EXTRACT PROVIDED:
>>>>
- Induction Motor Definition: An induction motor is an AC electric motor where torque is generated through electromagnetic induction from the stator’s rotating magnetic field to the rotor.
- Working Principle: Induction motors operate on the principle where an alternating current induces a magnetic field in the stator, which then induces a current in the rotor, creating torque and causing the rotor to turn.
- Types of Induction Motors: There are two primary types of induction motors: single-phase, which requires external starting mechanisms, and three-phase, which starts automatically due to internal phase differences.
- Self-Starting Characteristics: Three-phase induction motors are self-starting because the phase difference between the three single-phase lines creates a rotating magnetic field, while single-phase motors often need a capacitor to start.
- Speed Control and Efficiency: Induction motors offer high efficiency with variable speed control options, making them suitable for diverse industrial applications, though their speed can vary with load changes.
What is an Induction Motor?
An induction motor (also known as an asynchronous motor) is a commonly used AC electric motor. In an induction motor, the electric current in the rotor needed to produce torque is obtained via electromagnetic induction from the rotating magnetic field of the stator winding. The rotor of an induction motor can be a squirrel cage rotor or wound type rotor.
Induction motors are referred to as ‘asynchronous motors’ because they operate at a speed less than their synchronous speed. So the first thing to understand is – what is synchronous speed?
Synchronous Speed
Synchronous speed is the speed of rotation of the magnetic field in a rotary machine, and it depends upon the frequency and number poles of the machine. The induction motor always runs at speed less than its synchronous speed.
The rotating magnetic field produced in the stator will create flux in the rotor, hence causing the rotor to rotate. Due to the lag between the flux current in the rotor and the flux current in the stator, the rotor will never reach its rotating magnetic field speed (i.e. the synchronous speed).
<<<<
DATA TO EXAMINE:
>>>>
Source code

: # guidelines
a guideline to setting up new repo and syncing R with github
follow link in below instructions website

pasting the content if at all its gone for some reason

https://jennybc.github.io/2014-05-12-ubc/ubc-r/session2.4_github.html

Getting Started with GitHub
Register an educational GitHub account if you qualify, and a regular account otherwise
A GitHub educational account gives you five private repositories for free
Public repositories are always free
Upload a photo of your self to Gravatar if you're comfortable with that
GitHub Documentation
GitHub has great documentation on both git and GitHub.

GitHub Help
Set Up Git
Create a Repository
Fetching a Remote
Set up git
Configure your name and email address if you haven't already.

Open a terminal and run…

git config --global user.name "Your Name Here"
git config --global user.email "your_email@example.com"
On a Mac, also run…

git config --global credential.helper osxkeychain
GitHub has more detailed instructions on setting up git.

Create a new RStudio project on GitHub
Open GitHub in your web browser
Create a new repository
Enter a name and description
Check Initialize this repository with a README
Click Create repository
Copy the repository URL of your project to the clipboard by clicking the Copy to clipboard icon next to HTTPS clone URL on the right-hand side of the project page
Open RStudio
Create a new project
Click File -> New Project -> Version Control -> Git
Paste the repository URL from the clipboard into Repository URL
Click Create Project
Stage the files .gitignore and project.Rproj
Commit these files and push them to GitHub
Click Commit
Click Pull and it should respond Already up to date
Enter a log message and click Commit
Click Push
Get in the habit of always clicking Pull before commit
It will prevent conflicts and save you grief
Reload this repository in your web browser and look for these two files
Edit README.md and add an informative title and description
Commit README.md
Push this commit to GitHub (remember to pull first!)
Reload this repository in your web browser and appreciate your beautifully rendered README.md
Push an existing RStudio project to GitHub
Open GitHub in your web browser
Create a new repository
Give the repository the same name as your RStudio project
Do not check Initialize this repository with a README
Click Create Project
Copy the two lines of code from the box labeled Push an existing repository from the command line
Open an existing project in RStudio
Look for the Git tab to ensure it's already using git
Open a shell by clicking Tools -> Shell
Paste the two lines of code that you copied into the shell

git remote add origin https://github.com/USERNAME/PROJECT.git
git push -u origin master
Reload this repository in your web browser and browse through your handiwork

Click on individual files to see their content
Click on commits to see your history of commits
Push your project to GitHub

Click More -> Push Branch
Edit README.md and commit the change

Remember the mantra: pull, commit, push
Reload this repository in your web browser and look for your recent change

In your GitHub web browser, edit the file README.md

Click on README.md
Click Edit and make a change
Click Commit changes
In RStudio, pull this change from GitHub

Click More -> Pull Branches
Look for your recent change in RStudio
<<<<
TASK OBJECTIVE: From the induction motor text, set down word for word the part that opens with the words containing "- Types of Induction" and closes with "with load changes.".

WRITTEN ANSWER:
- Types of Induction Motors: There are two primary types of induction motors: single-phase, which requires external starting mechanisms, and three-phase, which starts automatically due to internal phase differences.
- Self-Starting Characteristics: Three-phase induction motors are self-starting because the phase difference between the three single-phase lines creates a rotating magnetic field, while single-phase motors often need a capacitor to start.
- Speed Control and Efficiency: Induction motors offer high efficiency with variable speed control options, making them suitable for diverse industrial applications, though their speed can vary with load changes.